Lourde hérédité

Cette vidéo qui refait surface montre le père de Kaja Kallas, en 1988, alors qu’il est membre du Soviet suprême de l’Union soviétique, expliquer qu’il n’y a pas d’alternative à l’économie communiste.

En virtuose du retournement de veste, il sera en 1991 président de la Banque centrale estonienne puis ministre, puis Premier ministre d’Estonie, puis vice-président de la Commission européenne…

Il sera passé ainsi en quelques années de membre de la nomenklatura soviétique à membre de la nomenklatura européiste, avant d’y placer fifille.

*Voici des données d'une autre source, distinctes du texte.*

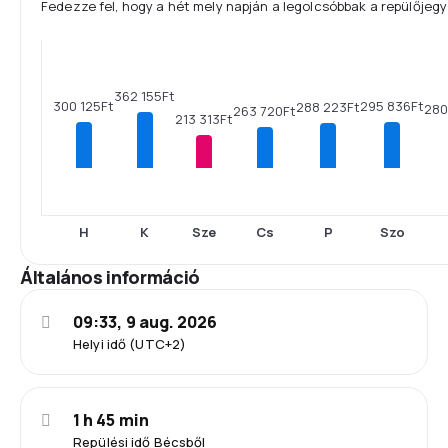
Fedezze fel, hogy a hét mely napján a legolcsóbbak a repülőjegy
362 155Ft
300 125Ft
295 836Ft
288 223Ft
280
263 720Ft
213 313Ft
H
K
Sze
Cs
P
Szo
Általános információ
09:33, 9 aug. 2026
Helyi idő (UTC+2)
1 h 45 min
Repülési idő Bécsből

Laquelle, du côté maternel, avait un grand-père nazi, Juhan Kartus, qui a été condamné après la guerre à 25 ans de prison pour crimes contre des civils. Kaja Kallas a l’habitude de faire pleurer dans les chaumières en répétant que sa grand-mère et sa mère qui avait six ans furent des « victimes des déportations staliniennes ». Mais Juhan Kartus ne fait pas partie des nombreux combattants antisoviétiques qui ont fait l’objet d’une mesure de réhabilitation…

Bref, Kaja Kallas a un lourd héritage… qui la prédisposait à sa fonction actuelle…

La dictature anti-paysans

C’est une première : les préfets de nombreux départements ont publié hier des arrêtés interdisant la circulation des tracteurs, afin de tenter d’empêcher les manifestations de paysans. Et ces arrêtés précisent même que l’interdiction s’applique aux camions transportant des tracteurs…

Mais ça c’était avant.

Les « clauses de sauvegarde » du Mercosur

Propos d’Arash Saeidi, député européen LFI, membre de la commission AGRI du Parlement européen, lors d’une réunion de cette commission :

« Moi je reviens d’un voyage d’une semaine au Brésil. Quand on posait la question des clauses de sauvegarde, nos interlocuteurs sud-américains faisaient un petit sourire et nous expliquaient : si ça fit plaisir à Macron, si ça lui permet de faire passer la pilule, très bien, mais ce n’est qu’une mesure interne à l’Union européenne qui n’a aucune valeur de l’autre côté de l’Atlantique. »

« Vaccinosceptique »

Le ministère américain de la Santé, que dirige le « vaccinosceptique » Robert Kennedy, comme disent nos gazettes, décide que six vaccins précédemment recommandés à tous les enfants ne le seront désormais plus que pour ceux particulièrement à risque.

Naturellement nos gazettes s’étendent sur les réactions indignées de « spécialistes » (des rétributions de Big Pharma) qui hurlent qu’on va laisser mourir les enfants.

Cette information rappelle surtout que si ces vaccins ne sont plus « recommandés », c’est qu’il n’y a aucune vaccination obligatoire aux Etats-Unis. Tandis que chez nous on en est à 11 injections obligatoires de poisons sur les bébés.

Les russophones ne sont pas des hommes

Nouvelle déclarations hystériquement russophobe et raciste de la commissaire ukrainienne à la langue d’Etat, Elena Ivanovskaïa : tout Ukrainien qui se considère comme un homo sapiens parle l’ukrainien.

On savait déjà que les Russes ne sont pas des hommes mais des monstres, des « orcs », mais les Ukrainiens qui parlent russe ne sont pas davantage des hommes :

« À l’heure actuelle, tous ceux qui se considèrent comme homo sapiens, tous ceux qui comprennent les relations de cause à effet et que la langue n’est pas seulement un marqueur de notre identité, mais aussi une construction mentale et, par conséquent, un déterminant de notre stratégie comportementale, ont fait leur choix en faveur de la langue officielle. »

Elle poursuit :

« En 2022, ça a éclaté, et on a vraiment senti chacun notre responsabilité pour la sécurité, et le fait que le mot russe qu’on entendait ne provoquait pas en nous juste du rejet, mais un sentiment de danger réel. Et ça nous poussait vers quoi ? À la vigilance. Cela a poussé les personnes dont la langue maternelle était le russe à passer à l’ukrainien. »

Mais ça c’était en 2022… Et c’est bien terminé. Car dans l’émission où s’exprimait Elena Ivanovskaïa, on apprenait que dans les écoles de Kiev 66 % des écoliers communiquent en russe pendant les cours et 82 % pendant les récréations, que moins de 20 % des élèves utilisent uniquement l’ukrainien, que près d’un quart des enseignants de Kiev communiquent en russe pendant les cours et 40 % pendant les récréations…

Et cela malgré les amendes pour violation de la législation linguistique, quand le non-humain qui parle russe est dénoncé par un bon Ukrainien…

Voilà pourquoi il est urgent de libérer (au moins) le Donbass.